Former Burns High standout Steve Gardner was the Oklahoma State coach who signed future Hall of Famer to a scholarship

GASTONIA - Before he became a top assistant football coach, head football coach and eventually athletic director at Hunter Huss High School, Steve Gardner was an assistant coach during one of the most memorable seasons in college football history.

This year, on the 30th anniversary of that season, Gardner has nothing but fond memories of what he saw Barry Sanders do in winning the 1988 Heisman Trophy at Oklahoma State.

"I'm not a guy that seeks autographs or takes pictures with celebrities," said Gardner, who coached at Oklahoma State from 1983 to 1989 before coming to Huss in 1990. "I've got my memories. And there's not one bad thing about that young man that I can remember."

But Gardner has one autograph he'll always cherish: Sanders' on the back of the program for the 13th annual Coca-Cola Bowl in Tokyo on the day Sanders won the Heisman Trophy.

"He gave it to me at the time and I've saved it ever since," Gardner said.

Gardner joined the Oklahoma State coaching staff in 1983 and was recruiting Sanders at Wichita, Kansas, North High School during his senior year of 1985.

According to Gardner, a midseason position switch helped make Sanders more and more attractive to colleges all over the region and the country.

"Barry was a slot (receiver) for the first half of his senior year and didn't do as much," Gardner said. "Now he was still exciting and all but then they moved him to tailback and everything changed. By that time, a lot of kids had already committed and you're in the situation of 'Who are you going to drop to get this kid?'"

Oklahoma State offer with Sanders remained and Gardner was there at the home of William and Shirley Sanders when Barry Sanders signed to play for the Cowboys in February 1986.

Certainly, Gardner was excited about Sanders' future prospects but the shifty 5-foot-8, 195-pound future Pro Football Hall of Famer started his college career as a backup for a team whose star at the time was another future Pro Football Hall of Famer in Thurman Thomas.

"When Barry came in as a freshman, we were about two weeks before the first game in a staff meeting at 6 in the morning with the defensive staff," Gardner said.
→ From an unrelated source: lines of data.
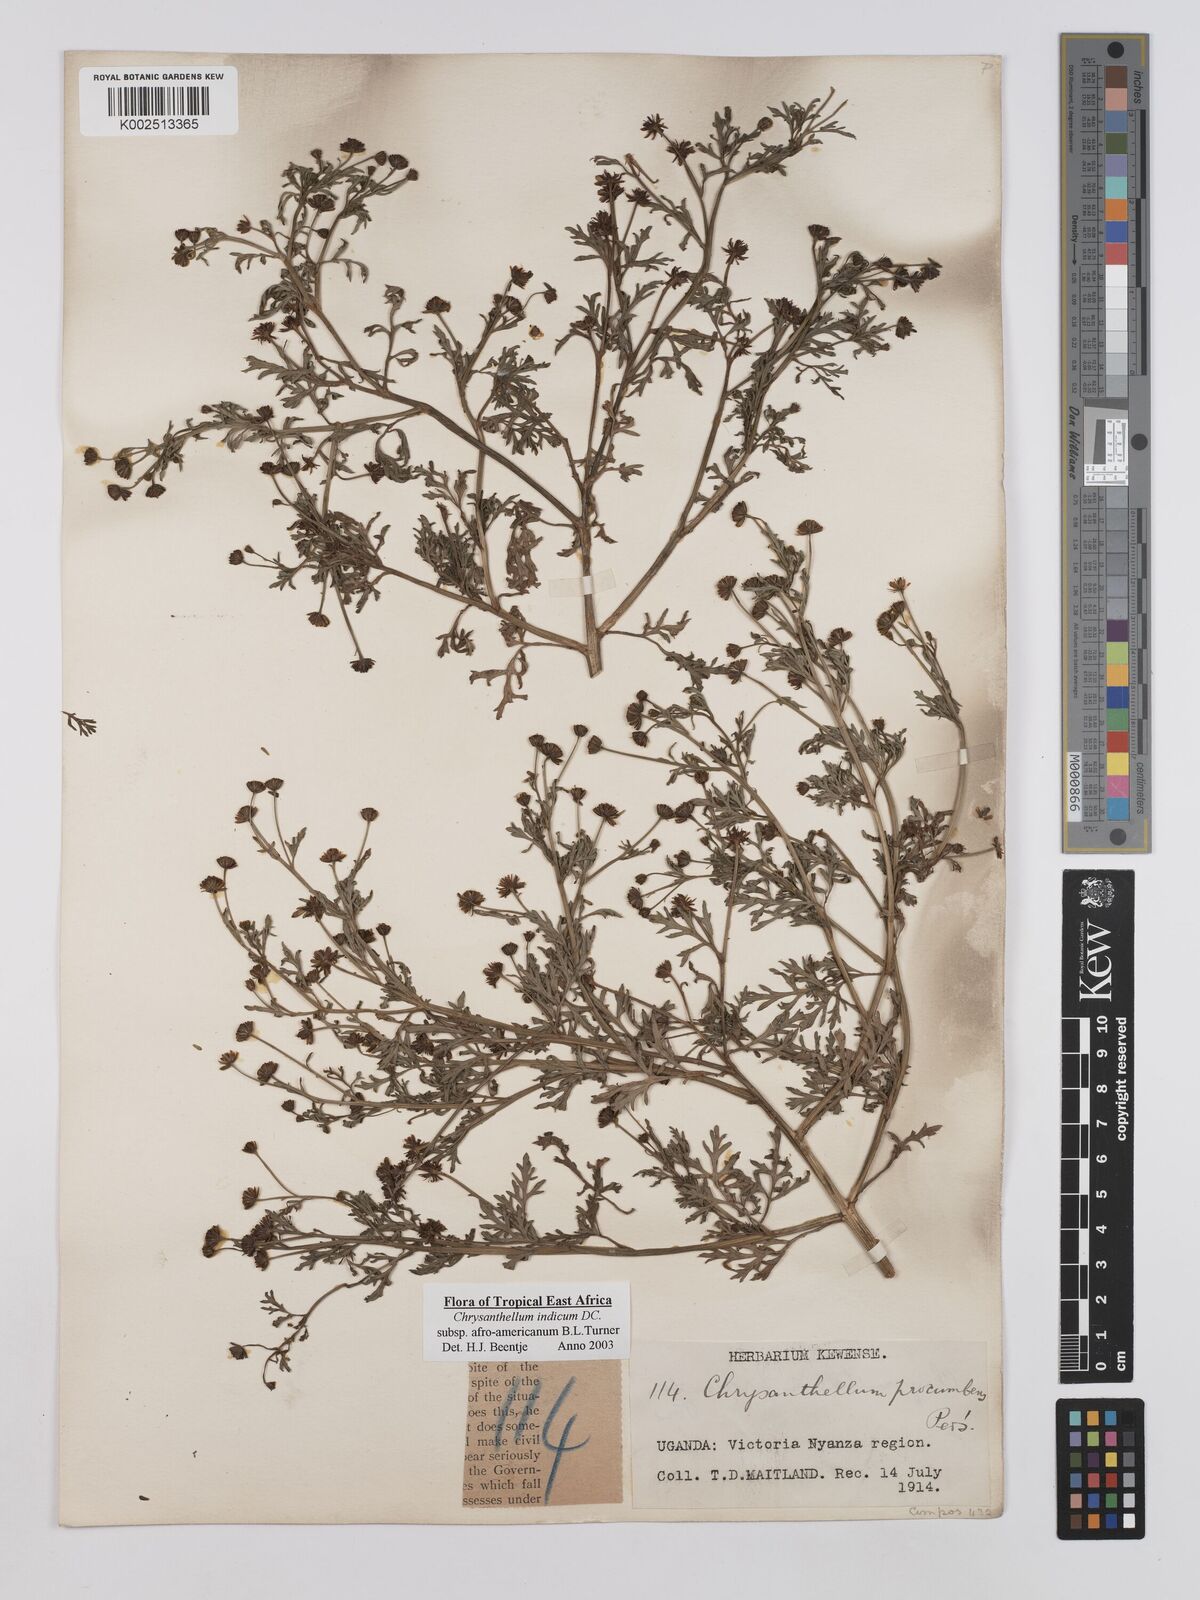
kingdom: Plantae
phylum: Tracheophyta
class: Magnoliopsida
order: Asterales
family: Asteraceae
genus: Chrysanthellum
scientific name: Chrysanthellum indicum
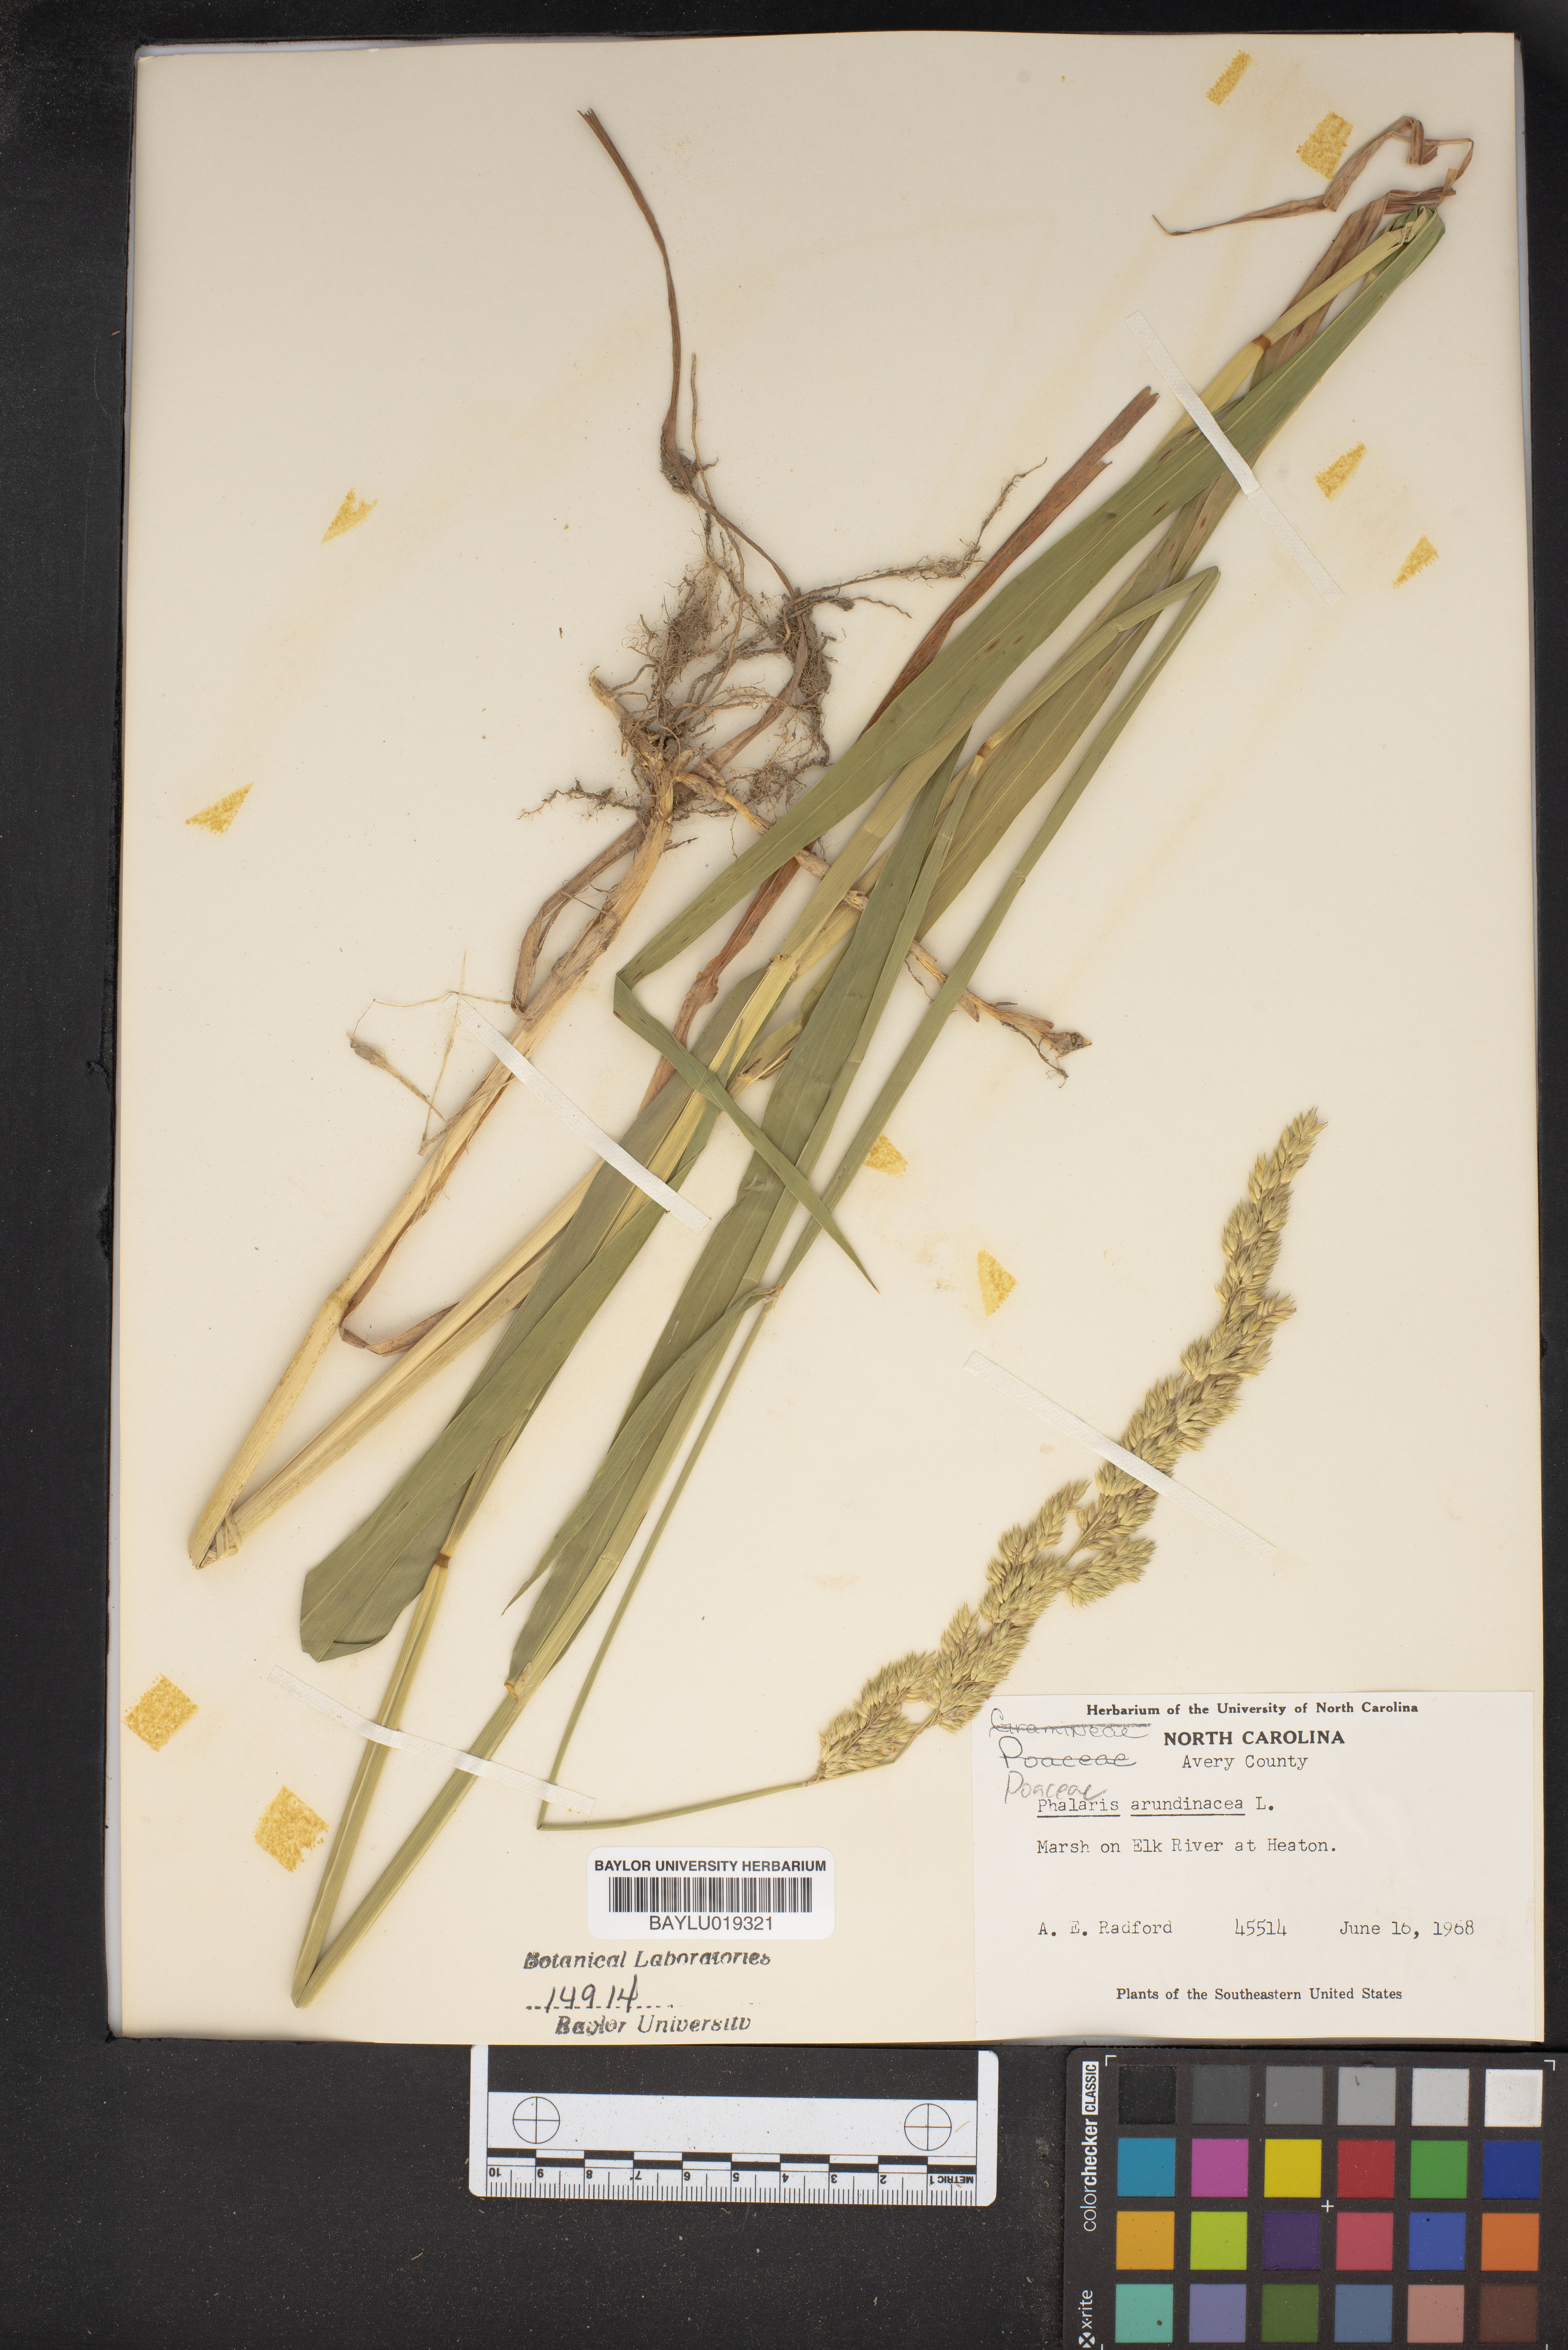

Oklahoma State assistant head coach and then-scout team coach George Walsted "said to the offensive coaches, 'Ya'll got to keep Barry on the offense.' Head coach Pat Jones asked him why and he said, 'We can't tackle him.' And at that time, we had the No. 1 or 2 defense in the country.

"So, even then, there was an idea he could be really special."

Sanders rushed for 325 yards as a freshman in 1986 and 622 as a sophomore in 1987 before having arguably the best season for a running back in NCAA history in 1988. Sanders set many records that still stand, among them his 2,628 yards rushing, his 238.9 yards rushing per game and 37 rushing touchdowns.

And those numbers don't include his 222-yard, five-touchdown performance in Oklahoma State's 62-14 win over Wyoming in the Holiday Bowl that capped a 10-2 season for a team that finished No. 11 in the final poll with losses to perennial powers Nebraska and Oklahoma.

The NCAA in 2002 began counting bowl statistics for its official records but despite repeated requests the governing body has yet to retroactively count bowl statistics for games prior to 2002.

"That year started in typical Barry fashion," Gardner said. "He opened the season with a kickoff return for a touchdown and every game he was just spectacular all season long."

Sanders rushed for 174 or more yards in all 12 games in which he played as a senior, including four games of 300 or more yards rushing. He also scored two or more touchdowns in each game, including three games with five touchdowns apiece.

"In college, we had a good offensive line but not a great one," said Gardner, who was Oklahoma State's defensive line coach from 1983 to 1985 and a tight ends coach from 1986 to 1989. "You just couldn't tackle Barry. He was just phenomenal as far as making reads on blocks and cuts. And, as hard a turns as he made, he never had a problem with a knee or anything like that."

Two years after Sanders' final season, Gardner returned "home" to coach at Hunter Huss in 1990.

A 1976 Burns High graduate where he was a record-setting quarterback and a 1980 Lenoir-Rhyne graduate where he played tight end, Gardner was a Huss assistant coach from 1990 to 1996 before becoming the school's longest-tenured head coach from 1997 to 2013. Since 2014, Gardner has been the Huskies' athletic director.

The No. 3 overall pick of the 1989 draft by the Detroit Lions, Sanders was a Pro Bowl selection and first- or second-team All-Pro for all 10 years of his NFL career that lasted from 1989 to 1998. Sanders, whose 15,269 career rushing total is third all-time in NFL history and trails only Emmitt Smith and Walter Payton, was a first-ballot Pro Football Hall of Fame selection in 2004.

"Barry was just a unique kid with a unique family," Gardner said. "His dad was a character. And he had a very nice mother. When I left (Oklahoma State) and he was in the NFL, we might've talked once or twice a year. But, like I said, I'll alway cherish the memories of the times I had with him.

"He was certainly as special a player as we've ever seen."